What is an interesting writing quirk you have, that we wouldn’t know by reading your biography?
I talk in my sleep. And sometimes walk in my sleep. And often have dreams that are so real that when I wake up, I think the events I dreamed about actually occurred. One of dreams was the inspiration for my short story, “Misconnections” in Traveling Left of Center and Other Stories. I suppose that makes it a writing quirk since dreams often figure in my writing. Or inspire my writing.
What would you choose as your spirit animal and why?
A hawk but I don’t know why. However, when I see one, it does something for me—it’s like a message being sent to me. On more than one occasion, a hawk has come and perched outside my window and looked at me as if it wants me to know something. I don’t know what. Very strange indeed.

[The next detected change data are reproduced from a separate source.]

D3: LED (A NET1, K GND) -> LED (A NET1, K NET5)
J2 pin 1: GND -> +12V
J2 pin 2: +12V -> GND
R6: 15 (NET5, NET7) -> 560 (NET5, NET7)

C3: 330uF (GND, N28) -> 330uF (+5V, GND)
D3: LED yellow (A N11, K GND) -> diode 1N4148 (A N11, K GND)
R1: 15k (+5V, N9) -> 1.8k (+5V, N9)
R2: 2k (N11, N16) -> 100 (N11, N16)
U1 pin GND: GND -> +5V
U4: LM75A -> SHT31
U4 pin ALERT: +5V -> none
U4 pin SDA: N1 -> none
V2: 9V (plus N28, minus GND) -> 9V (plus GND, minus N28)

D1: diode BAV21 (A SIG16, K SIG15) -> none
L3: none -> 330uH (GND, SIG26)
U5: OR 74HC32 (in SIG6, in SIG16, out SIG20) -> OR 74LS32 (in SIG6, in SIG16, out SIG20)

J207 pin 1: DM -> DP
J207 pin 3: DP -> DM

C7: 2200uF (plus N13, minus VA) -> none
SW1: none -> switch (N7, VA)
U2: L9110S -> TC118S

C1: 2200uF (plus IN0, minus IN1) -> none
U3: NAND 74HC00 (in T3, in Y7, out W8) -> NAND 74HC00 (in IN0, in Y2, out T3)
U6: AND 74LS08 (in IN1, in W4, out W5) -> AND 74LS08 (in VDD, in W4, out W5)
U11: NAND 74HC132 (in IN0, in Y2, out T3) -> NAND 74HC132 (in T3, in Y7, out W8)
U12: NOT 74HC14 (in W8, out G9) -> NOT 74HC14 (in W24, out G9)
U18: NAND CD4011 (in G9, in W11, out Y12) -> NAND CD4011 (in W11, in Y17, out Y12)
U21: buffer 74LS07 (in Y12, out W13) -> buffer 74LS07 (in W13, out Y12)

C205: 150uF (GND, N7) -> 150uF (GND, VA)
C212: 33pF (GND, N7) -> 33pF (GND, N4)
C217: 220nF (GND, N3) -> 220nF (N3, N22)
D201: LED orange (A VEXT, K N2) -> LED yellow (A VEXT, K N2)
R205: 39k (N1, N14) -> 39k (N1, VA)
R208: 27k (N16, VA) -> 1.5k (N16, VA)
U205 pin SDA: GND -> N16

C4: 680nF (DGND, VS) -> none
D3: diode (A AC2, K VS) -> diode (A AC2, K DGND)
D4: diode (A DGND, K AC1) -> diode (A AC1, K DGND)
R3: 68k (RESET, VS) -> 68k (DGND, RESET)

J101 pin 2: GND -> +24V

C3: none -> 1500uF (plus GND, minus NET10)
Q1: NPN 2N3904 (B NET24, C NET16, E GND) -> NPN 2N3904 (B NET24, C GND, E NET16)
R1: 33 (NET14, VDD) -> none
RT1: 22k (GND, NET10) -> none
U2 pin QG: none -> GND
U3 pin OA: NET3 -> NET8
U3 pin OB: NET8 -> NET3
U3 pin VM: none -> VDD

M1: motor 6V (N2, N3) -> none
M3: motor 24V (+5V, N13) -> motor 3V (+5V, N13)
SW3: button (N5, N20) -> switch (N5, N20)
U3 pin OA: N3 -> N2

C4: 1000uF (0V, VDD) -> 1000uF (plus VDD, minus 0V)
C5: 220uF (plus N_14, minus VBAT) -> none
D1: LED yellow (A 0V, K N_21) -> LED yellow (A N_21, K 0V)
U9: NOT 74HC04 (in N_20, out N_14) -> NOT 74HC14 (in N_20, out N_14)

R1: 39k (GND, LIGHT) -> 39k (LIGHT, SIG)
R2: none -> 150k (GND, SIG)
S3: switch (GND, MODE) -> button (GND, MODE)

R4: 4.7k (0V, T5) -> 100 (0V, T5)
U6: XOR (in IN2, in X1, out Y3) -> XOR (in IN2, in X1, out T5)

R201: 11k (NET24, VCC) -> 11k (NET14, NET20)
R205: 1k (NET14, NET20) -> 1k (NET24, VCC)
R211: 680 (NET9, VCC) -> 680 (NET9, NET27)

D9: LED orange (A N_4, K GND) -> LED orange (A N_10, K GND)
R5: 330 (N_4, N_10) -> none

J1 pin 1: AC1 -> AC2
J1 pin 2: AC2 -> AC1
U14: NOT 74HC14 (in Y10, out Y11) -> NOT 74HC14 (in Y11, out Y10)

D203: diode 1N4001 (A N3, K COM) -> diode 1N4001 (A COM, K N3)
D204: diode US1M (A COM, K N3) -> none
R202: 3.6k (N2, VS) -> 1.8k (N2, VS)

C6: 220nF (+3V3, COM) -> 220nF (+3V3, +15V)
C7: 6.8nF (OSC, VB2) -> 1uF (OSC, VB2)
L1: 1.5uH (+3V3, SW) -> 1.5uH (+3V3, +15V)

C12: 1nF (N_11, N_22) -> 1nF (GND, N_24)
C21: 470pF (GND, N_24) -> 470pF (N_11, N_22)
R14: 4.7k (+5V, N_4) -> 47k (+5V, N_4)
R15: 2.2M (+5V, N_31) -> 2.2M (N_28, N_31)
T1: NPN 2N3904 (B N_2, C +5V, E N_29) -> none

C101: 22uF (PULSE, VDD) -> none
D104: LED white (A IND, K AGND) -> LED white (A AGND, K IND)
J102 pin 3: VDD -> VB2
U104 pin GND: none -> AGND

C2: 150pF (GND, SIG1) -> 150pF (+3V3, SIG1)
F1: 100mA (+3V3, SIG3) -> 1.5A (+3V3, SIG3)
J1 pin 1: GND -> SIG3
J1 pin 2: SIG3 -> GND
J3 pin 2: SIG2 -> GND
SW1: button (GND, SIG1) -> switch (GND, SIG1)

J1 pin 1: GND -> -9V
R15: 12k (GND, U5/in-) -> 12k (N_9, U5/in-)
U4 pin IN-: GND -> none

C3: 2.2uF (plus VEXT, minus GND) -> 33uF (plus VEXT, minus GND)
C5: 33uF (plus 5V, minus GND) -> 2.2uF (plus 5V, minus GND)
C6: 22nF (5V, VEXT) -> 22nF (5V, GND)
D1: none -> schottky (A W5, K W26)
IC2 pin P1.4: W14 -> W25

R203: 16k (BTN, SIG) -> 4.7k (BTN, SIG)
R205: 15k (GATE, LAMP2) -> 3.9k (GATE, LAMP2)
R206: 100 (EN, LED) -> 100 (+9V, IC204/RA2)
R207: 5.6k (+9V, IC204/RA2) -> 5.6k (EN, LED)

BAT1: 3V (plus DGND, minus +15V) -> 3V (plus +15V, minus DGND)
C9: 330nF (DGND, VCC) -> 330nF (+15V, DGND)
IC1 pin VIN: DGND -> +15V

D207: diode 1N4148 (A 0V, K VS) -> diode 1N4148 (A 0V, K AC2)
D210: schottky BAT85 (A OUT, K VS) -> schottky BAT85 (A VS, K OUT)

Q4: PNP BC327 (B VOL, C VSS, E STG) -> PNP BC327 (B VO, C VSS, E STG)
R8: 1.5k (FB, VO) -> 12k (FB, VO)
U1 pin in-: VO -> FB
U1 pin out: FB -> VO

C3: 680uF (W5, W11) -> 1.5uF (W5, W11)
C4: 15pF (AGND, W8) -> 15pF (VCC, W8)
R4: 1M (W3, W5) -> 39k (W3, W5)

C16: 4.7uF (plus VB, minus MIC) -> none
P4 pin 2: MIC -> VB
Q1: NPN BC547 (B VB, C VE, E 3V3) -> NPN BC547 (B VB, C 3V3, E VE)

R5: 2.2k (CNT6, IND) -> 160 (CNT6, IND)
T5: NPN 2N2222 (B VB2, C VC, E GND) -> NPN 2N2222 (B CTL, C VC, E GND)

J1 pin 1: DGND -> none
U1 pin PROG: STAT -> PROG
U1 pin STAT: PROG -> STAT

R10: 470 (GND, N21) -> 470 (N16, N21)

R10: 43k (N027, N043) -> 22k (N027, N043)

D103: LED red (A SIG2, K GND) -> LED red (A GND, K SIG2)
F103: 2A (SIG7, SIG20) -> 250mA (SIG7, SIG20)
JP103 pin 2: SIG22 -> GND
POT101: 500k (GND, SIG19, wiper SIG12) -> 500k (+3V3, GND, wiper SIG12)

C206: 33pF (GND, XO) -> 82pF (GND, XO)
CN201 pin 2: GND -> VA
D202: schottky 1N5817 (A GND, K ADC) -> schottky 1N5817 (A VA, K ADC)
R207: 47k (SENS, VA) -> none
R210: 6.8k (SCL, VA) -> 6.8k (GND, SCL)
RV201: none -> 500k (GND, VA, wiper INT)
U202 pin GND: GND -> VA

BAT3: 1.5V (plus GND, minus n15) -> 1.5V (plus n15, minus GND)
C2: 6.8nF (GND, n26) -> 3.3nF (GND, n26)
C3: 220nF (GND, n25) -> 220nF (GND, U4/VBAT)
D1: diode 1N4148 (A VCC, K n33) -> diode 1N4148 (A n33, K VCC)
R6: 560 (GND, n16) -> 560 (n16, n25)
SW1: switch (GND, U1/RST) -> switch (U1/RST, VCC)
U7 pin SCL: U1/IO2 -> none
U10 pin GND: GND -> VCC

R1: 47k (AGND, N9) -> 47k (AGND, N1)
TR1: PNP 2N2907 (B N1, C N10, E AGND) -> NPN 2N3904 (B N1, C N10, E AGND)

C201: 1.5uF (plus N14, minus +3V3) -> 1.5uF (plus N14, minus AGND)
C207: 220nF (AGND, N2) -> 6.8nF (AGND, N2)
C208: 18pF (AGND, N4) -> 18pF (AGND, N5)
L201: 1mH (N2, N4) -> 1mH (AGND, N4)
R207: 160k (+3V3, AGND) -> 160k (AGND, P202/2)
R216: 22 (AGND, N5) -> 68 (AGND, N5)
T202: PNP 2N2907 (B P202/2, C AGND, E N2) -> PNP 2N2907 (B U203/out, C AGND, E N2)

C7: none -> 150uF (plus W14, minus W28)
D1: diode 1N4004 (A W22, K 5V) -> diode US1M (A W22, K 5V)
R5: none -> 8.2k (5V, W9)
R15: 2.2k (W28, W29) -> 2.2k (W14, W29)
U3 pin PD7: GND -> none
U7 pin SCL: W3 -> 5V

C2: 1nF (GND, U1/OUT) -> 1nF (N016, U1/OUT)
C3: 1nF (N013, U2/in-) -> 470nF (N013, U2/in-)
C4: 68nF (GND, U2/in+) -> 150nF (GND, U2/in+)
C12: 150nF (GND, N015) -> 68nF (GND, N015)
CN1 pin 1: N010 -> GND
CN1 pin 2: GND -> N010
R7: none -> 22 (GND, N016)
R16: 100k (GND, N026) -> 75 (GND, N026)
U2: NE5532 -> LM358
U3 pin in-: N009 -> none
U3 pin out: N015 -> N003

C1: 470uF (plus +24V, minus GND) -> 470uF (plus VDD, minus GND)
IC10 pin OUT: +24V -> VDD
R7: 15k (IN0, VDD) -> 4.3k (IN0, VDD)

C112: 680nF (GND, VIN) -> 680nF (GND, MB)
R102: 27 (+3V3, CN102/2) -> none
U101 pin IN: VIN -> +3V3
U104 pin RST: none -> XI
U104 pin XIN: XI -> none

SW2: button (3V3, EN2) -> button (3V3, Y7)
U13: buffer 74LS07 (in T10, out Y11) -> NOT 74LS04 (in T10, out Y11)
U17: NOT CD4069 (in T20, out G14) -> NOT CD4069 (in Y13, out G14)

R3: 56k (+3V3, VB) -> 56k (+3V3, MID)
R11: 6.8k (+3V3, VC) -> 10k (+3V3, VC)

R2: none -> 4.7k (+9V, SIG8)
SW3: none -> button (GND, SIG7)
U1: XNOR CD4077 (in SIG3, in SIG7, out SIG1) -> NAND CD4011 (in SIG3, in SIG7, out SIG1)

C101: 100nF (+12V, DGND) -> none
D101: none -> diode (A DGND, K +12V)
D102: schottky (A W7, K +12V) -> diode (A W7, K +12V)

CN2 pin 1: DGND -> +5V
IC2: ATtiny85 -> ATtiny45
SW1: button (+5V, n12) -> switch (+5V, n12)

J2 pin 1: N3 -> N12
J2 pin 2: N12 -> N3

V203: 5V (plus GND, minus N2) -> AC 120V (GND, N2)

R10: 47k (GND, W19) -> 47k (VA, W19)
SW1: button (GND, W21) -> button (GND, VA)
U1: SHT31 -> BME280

What does your ideal writing space look like?
My ideal writing space (not to be confused with my real office) would be in a room with a fireplace, French doors leading out to a large porch overlooking the sea (or a lake or a river or stream). And a coffee maker within reach. And a comfy rocker.
I have a real writing office but it’s in the basement so no view. And no fireplace. Or rocker. And the coffeemaker is upstairs. But on the other hand, it keeps me focused.
Your ideal writing space sounds amazing!!
What are you currently reading?
I have felt a need to go back to a book that is always on my nightstand: The Writer on Her Work, Vol 1. The pandemic, the feeling that time is short, that writing is what matters… I read the essays and feel part of the writing community—a very junior member compared to those in the book but a member nonetheless. And somehow it helps and keeps me going.
At this stage in your life, what advice would your young self give to your more mature self?
That it will happen. I never thought when I was growing up that writing was something I could do professionally. It was more a case of doing it “in-between”: in between parenting and working and whatever else I had to do. And I was so afraid I would run out of time and never be a “real writer.” I wish I could go back and hug that person I was and say “Don’t worry. It will happen.”
A penguin knocks on your door and is wearing a sombrero. What does he say and why is he there?
“I need directions. My navigation device stopped working but I didn’t realize I was lost until somebody handed me this sombrero so the top of my head wouldn’t get sunburned. It’s a nice one,“ he says, taking it off to look at it critically, “but what I really need is a ticket back to Antarctica. All this blubber is great for cold weather but not so much fun to carry around here where it’s hot. In the meantime, mind if I cool off in your bath tub?”
Tell us about your most recent book and where we can find it.
Peripheral Visions and Other Stories (available online and in bookstores nationwide) is, at its core, a book about hope and resilience, about following your own path, about not giving up. In that way, it’s the polar opposite of my first collection, Traveling Left of Center and Other Stories, which is about people who can’t or won’t take charge of their lives and so end up traveling left of center down the highway of life. And that, as we know, can lead to disastrous consequences.
It was great to have you on MTA, Nancy. I really enjoyed your sense of humor. Wishing you all the best! – Camilla
Blurb for Peripheral Visions and Other Stories:
What do you do when the hand that life deals you isn’t the one you wanted? In “Peripheral Visions and Other Stories,” the characters choose to play the best game they can with the cards they’ve received. For some, it’s making the most of the circumstances in which they find themselves, even if it’s not the life they planned. For others, it’s following an unconventional path—not the easiest course or the one that others would take, but the one that’s right for them. From humorous to serious, the twenty stories in this collection explore the range of human emotions—from fear, grief and regret to courage and acceptance—underpinned by the hope that life will get better if they can just hold on and stay strong.
Peripheral Visions and Other Stories won second place in the Florida Writers Association 2018 Royal Palm Literary Awards (RPLA) competition.